Friday, August 27, 2010

Marine Multi-channel Seismic Processing (part-2)

(4) Pre-process

With the raw shot data with geometry laoded, we are looking forward to seeing changes happen to make the data better till the final image of cross-section. The first thing we do is to use Ormsby bandpass filter to remove the noise generated during acquisition (ProMAX module: Bandpass Filter). Remember we have done the main frequency range analysis when we get raw shot data by using Interactive Spectral Analysis module. Take it and use it in bandpass filter. You can see big difference after employing this filter to the raw shot. The second thing we do is to edit the traces, including to kill bad channels (ProMAX module: Trace Kill/Reverse) and to remove the spikes and brusts (ProMAX module: Spike and Noise Edit). Remember we have known the bad channels using Trace Display when we just get the raw shot data in hand. So input the information in Trace Kill to get rid of those bad ones. All right, after these two steps, we have been able to see the difference from raw data. It is much better, isn't it?

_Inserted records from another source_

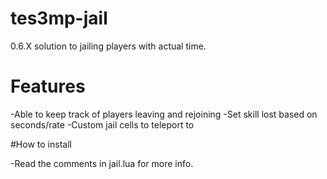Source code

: # tes3mp-jail
0.6.X solution to jailing players with actual time.



# Features

-Able to keep track of players leaving and rejoining
-Set skill lost based on seconds/rate 
-Custom jail cells to teleport to


#How to install

-Read the comments in jail.lua for more info.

But not good enough. The third thing we do in the pre-process is deconvolution. With the help of deconvolution, we could enhance the primaries and suppress the multiples (ProMAX module: Spking and Predictive Decon). Here, we need to test some critical parameters of the deconvolution, to figure out which ones create best results. It takes time! Please be patient, and read the related books and papers to understand how the deconvolution works and how it could work better.

(5) Velocity Analysis

After the pre-process flow, we have got better-look data in hand. It is time for us to do velocity analysis (ProMAX module: Velocity Analysis), which will take a lot time to complete. So be patient enough to get this step done. First of all, we start with large CDP interval, for example, 5000 CDP interval in a section of 60000 CDPs. When we conduct the velocity analysis, remember to use the near-trace plot that we have made before so that we could recognize the main horizons, and keep the direct wave, primaries and multiples paths in mind, so as to distinguish the primaries from multiples. Try our best to keep veolocity analysis away from multiples, and we know it is not always easy honestly.

Technically, we have stack velocity and interval velocity during velocity analysis, while stack one is lower than the interval one. However, we try our best to keep both of them increase reasonably with increasing depth. Because the seismic velocities of different layers or horizons will increase with depth in common cases due to the increase of some physical attributes like density. And the main factor for quality control during velocity analysis is to see the flat horizons after applying NMO (Normal Moveout). That is to say, if we pick the accurate velocity for the certain horizon, we are able to see the straight or flat coherent event in the trace gather. Sometimes we have some obvious coherent event to apply NMO to make sure the correct velocity we pick, especially in the upper layers, but sometimes not, especially in the lower layers. So in this unlucky situation, we would like to use the semblance graph to find out the energy concentration hotspot, and together with the increasing velocity with increasing depth in mind, to pick predictive velocities.

Again, be carefull of multiples. Because they will show up with hotspots in the semblance which might get you confused in some points, but the distinct thing is that they just have the same or similar velocity all the way down with the increasing depth, i.e., the multiples' velocity function curve should be a nearly straight line from the top down to the bottom. Anyway, try our best to be away from multiples during the whole process of velocity analysis. As long as we build up the brute velocity model with the large CDP interval, we can conduct the so-called brute stack. When we want to see more details for the strutures or something interesting, we need to denser the CDP interval for velocity analysis, for example, go for 2500 CDP, 1000 CDP interval, or even smaller CDP interval for some specific areas to image the relative smaller struture. So it depends on where is the interesting place we want to look at, how much details we want to see and what geolocial question we want to answer.